What the task requires – Go through the material and copy each line that includes "estimates".

Available data –

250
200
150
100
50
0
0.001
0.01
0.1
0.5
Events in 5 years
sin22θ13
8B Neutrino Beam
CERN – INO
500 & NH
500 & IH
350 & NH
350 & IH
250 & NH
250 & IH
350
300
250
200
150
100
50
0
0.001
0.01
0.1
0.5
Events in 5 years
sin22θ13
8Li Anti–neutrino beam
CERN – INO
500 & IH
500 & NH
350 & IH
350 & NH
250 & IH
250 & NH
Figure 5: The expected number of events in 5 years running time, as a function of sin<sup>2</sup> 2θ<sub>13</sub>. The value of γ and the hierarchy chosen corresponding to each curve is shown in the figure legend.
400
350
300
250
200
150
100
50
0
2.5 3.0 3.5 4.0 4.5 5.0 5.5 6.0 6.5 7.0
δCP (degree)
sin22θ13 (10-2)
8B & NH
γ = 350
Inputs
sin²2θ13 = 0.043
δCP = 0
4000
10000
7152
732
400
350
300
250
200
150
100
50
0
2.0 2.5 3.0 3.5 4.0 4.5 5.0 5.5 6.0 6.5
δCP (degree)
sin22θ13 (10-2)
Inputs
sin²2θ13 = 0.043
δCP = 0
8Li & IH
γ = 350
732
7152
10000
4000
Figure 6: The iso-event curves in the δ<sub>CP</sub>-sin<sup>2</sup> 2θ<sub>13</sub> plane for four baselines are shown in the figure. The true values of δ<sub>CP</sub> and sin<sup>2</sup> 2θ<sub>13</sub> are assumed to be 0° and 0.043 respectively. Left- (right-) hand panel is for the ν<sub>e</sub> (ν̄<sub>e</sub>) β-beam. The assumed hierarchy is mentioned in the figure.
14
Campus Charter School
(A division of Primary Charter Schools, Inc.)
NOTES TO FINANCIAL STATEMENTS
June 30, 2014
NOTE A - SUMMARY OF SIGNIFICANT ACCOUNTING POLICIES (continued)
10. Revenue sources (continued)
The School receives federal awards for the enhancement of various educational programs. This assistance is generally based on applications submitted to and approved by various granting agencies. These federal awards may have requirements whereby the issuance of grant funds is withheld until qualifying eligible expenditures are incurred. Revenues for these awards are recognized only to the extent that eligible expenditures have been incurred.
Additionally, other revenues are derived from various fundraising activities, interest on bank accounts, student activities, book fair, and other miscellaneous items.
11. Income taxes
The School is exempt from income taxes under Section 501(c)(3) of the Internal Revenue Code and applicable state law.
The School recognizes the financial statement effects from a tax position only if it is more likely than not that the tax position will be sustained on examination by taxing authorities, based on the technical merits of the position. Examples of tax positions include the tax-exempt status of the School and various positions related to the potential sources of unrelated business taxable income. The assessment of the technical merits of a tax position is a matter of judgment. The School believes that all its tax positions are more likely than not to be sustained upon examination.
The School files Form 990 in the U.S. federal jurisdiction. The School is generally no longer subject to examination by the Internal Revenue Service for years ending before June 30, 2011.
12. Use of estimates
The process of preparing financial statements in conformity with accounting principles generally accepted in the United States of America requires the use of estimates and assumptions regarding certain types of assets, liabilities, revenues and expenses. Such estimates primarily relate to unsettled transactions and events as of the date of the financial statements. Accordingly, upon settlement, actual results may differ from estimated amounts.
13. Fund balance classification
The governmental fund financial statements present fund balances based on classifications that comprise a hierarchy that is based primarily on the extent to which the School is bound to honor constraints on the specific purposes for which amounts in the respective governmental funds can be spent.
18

Output for this task –
12. Use of estimates
The process of preparing financial statements in conformity with accounting principles generally accepted in the United States of America requires the use of estimates and assumptions regarding certain types of assets, liabilities, revenues and expenses. Such estimates primarily relate to unsettled transactions and events as of the date of the financial statements. Accordingly, upon settlement, actual results may differ from estimated amounts.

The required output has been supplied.